Quel prix peut-on d’ailleurs attacher aux passagères affections d’un pareil être ? Cela vaut-il la peine de mettre un masque et de se dégrader jusqu’à introduire de petits et vils calculs dans le plus noble et le plus haut des sentiments ? Ce ne sera jamais ainsi que j’agirai avec toi, Adèle ; je t’aime avec fierté parce que je t’aime avec candeur ; je crois qu’un détour nous abaisserait tous deux et que ton cœur est assez grand pour comprendre un grand amour. Réponds avec cette confiance et cette franchise à la question que je viens de te faire. Tout dépend de là.

Je relis toute cette lettre et je tremble de la réponse. N’importe ! l’avenir se décide par un mot comme une avalanche par un caillou, comme un incendie par une étincelle. Qu’est-ce que notre vie et à quoi tient le fil qui nous suspend entre le ciel et l’abîme ? Je suis bien profondément agité, Adèle, et cependant, si tu voyais en ce moment mon visage, il est calme et glacé comme la face d’un mort. — Je reprendrai ce papier plus tard.
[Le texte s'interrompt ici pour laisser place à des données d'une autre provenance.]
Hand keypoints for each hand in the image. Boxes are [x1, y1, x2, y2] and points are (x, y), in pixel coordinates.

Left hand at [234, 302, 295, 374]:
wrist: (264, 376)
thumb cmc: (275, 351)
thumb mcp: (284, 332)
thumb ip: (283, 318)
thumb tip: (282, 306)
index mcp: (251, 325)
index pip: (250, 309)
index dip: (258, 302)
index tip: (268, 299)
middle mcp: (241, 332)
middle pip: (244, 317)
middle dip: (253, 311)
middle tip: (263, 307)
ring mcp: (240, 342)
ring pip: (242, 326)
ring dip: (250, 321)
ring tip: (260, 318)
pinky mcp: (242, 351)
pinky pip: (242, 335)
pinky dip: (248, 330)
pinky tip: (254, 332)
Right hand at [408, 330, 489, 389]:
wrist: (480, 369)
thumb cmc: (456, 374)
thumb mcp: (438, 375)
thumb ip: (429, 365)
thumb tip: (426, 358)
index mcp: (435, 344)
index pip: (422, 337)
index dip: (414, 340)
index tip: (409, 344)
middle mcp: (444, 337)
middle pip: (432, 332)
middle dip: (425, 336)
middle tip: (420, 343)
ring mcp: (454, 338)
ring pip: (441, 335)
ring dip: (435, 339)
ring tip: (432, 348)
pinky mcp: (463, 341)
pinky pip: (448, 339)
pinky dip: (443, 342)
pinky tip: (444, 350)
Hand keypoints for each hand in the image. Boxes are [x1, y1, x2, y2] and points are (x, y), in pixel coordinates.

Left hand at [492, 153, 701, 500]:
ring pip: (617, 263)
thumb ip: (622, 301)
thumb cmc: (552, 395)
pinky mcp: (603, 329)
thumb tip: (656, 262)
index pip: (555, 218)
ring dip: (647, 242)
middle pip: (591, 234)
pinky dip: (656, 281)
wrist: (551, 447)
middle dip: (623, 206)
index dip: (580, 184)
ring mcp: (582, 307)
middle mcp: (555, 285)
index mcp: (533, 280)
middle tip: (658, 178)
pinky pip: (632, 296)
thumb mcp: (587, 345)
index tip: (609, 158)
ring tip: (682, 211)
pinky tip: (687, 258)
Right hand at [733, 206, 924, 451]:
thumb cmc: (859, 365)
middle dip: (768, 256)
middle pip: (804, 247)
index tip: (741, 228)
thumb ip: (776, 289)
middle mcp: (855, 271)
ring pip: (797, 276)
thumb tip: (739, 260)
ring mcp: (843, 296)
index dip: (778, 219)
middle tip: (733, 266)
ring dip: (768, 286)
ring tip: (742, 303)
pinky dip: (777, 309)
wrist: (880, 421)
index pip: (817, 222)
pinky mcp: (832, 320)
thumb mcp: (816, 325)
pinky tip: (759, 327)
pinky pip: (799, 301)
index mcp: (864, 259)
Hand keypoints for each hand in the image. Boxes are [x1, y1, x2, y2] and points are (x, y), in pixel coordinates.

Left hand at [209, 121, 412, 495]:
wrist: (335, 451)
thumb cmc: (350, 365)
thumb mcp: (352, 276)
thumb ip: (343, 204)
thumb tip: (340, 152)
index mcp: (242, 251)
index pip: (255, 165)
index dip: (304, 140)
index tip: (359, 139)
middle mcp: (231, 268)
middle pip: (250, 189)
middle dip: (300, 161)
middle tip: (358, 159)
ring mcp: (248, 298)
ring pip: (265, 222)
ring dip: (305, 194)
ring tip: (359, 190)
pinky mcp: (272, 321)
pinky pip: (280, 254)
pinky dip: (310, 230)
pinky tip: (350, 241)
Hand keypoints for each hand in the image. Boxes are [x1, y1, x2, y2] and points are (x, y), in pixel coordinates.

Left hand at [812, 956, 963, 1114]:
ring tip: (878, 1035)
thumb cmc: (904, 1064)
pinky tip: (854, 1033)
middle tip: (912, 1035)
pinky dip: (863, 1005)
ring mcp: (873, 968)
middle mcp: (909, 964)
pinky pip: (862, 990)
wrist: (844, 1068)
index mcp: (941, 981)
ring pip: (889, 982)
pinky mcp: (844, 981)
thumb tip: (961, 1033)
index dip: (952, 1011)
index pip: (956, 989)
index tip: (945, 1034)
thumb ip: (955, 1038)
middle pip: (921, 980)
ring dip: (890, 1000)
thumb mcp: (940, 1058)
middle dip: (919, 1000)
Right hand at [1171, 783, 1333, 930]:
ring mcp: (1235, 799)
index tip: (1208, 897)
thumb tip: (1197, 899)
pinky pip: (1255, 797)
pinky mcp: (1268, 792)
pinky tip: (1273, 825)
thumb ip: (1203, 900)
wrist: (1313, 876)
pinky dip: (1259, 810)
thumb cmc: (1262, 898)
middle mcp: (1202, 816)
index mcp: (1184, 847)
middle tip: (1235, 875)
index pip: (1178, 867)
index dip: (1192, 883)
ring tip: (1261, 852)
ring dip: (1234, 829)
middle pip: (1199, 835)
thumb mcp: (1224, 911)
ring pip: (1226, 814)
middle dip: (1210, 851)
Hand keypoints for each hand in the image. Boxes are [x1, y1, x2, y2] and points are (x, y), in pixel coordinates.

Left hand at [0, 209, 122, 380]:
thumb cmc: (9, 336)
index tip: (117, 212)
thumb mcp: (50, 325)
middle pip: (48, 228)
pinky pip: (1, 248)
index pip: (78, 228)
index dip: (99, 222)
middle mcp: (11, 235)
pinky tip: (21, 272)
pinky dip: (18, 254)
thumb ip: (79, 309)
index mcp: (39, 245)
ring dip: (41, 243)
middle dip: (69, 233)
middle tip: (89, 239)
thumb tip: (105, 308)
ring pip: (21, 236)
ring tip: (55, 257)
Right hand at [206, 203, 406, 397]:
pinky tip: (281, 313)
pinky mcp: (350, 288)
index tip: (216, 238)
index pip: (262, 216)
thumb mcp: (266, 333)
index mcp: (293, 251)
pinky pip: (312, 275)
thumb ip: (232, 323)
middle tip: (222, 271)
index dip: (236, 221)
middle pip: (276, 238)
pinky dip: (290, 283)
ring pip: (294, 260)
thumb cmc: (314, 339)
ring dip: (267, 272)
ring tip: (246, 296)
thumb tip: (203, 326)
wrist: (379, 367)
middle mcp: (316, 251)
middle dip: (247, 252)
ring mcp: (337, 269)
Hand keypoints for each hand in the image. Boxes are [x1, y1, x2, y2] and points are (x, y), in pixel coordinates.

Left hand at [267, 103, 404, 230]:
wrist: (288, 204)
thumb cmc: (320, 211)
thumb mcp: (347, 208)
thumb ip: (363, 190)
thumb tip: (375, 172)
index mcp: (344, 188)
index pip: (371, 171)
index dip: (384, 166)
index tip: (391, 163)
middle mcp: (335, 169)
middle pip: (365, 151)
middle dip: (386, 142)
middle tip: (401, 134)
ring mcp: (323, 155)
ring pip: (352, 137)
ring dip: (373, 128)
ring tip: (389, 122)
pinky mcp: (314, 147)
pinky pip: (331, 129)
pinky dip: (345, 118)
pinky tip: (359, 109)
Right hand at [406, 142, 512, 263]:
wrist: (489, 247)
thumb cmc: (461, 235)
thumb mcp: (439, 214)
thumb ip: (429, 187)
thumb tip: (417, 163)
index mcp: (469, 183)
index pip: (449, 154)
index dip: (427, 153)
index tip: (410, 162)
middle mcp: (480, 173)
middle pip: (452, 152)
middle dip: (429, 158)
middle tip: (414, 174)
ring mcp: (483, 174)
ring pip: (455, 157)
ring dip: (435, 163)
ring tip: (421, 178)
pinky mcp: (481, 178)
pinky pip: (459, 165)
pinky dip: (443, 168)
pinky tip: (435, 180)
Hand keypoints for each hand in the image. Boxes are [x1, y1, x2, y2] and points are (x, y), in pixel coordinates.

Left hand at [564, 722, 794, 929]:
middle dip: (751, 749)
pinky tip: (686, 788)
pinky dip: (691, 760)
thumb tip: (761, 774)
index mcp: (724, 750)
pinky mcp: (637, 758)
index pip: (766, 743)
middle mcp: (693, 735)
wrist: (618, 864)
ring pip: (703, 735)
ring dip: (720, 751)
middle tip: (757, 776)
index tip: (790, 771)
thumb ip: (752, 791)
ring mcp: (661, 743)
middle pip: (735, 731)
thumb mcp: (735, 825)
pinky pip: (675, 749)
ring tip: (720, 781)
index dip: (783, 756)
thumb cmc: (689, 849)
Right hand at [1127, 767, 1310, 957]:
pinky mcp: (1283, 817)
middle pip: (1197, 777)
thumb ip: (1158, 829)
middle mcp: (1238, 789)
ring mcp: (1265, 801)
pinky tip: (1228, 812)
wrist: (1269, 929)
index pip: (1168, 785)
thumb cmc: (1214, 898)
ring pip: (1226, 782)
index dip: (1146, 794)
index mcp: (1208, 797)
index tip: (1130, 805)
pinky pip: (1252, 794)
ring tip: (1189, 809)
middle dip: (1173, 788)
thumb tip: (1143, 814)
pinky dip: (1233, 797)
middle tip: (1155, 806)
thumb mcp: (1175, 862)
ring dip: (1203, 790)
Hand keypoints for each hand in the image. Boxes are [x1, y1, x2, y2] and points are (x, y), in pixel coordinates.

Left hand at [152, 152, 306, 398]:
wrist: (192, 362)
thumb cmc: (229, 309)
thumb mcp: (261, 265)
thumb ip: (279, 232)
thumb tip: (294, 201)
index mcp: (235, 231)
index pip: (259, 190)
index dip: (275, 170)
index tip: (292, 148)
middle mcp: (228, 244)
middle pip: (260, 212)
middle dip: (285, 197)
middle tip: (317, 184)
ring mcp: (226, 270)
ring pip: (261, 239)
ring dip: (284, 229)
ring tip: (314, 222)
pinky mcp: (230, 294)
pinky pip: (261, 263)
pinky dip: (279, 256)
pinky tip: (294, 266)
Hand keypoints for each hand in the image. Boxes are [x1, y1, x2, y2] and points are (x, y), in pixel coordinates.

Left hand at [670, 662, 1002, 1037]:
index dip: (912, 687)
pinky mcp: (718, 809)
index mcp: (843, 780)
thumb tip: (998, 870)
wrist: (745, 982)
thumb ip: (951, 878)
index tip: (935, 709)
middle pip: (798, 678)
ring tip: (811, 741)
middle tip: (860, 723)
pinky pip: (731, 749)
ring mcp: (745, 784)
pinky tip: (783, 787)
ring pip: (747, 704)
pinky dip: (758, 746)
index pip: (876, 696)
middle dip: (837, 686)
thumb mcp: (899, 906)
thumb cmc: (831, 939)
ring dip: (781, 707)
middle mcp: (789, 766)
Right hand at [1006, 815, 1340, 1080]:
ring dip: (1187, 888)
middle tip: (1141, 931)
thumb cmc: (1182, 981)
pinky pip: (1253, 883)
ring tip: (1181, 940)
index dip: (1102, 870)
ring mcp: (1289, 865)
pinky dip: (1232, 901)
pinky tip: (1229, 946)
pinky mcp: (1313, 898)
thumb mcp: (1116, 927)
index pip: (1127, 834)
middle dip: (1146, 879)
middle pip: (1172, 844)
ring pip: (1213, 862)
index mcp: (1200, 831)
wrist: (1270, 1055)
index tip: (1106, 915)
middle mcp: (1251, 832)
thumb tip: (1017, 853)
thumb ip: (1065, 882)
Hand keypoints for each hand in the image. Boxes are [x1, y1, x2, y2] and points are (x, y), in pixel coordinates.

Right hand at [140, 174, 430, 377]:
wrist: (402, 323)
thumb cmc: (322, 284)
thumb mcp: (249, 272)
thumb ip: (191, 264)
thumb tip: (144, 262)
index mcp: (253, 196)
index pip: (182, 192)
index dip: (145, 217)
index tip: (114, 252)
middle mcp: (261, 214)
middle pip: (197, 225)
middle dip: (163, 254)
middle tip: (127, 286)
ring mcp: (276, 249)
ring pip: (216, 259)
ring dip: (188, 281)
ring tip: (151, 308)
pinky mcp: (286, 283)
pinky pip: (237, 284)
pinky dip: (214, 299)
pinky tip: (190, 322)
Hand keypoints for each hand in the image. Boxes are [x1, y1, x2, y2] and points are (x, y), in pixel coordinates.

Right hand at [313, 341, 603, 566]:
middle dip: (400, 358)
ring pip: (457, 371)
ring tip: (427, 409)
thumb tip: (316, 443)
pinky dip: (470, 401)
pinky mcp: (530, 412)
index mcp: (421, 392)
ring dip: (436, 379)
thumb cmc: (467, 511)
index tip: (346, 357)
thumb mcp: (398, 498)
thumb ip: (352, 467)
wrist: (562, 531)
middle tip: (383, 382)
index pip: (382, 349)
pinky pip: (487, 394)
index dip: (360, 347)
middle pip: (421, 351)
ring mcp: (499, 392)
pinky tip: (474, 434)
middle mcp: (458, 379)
D’où vient que pendant ces deux longues pages, j’ai oublié ou négligé ce qui devrait faire le sujet de cette lettre, la demande que tu me fais, la confidence que tu provoques[1] ? C’est que j’étais tourmenté de l’idée que tu ne m’aimais plus, et pouvais-je songer à autre chose ? Que sont toutes mes afflictions près de cette douleur ?

Mes idées courent et se heurtent dans mon cerveau. Je voudrais les fixer en me rappelant les réflexions que j’ai faites sur ta demande, je vais essayer.


Vendredi (2 novembre).

Écoute, mon Adèle, pardonne-moi ce qu’il peut y avoir d’amer dans ces deux pages ; la moindre chose m’aigrit, chère amie, c’est que je suis continuellement assailli d’idées sombres. Toutes mes journées se déroulent douloureusement sur moi, hormis quelques heures délicieuses, celles où je te vois. Pardonne-moi, pardonne-moi. Il me serait bien doux, ma

  1. « Tu dis, mon ami, que tu as des choses à me dire qui te font de la peine, fais-moi, je t’en prie, partager tes chagrins… Tu me dis, Victor, que tu aimerais mieux m’en entretenir de vive voix, cela sera difficile. Au reste que crains-tu en m’écrivant ? Tes lettres ne peuvent tomber en d’autres mains que les miennes. » (Reçue le 30 octobre 1821.)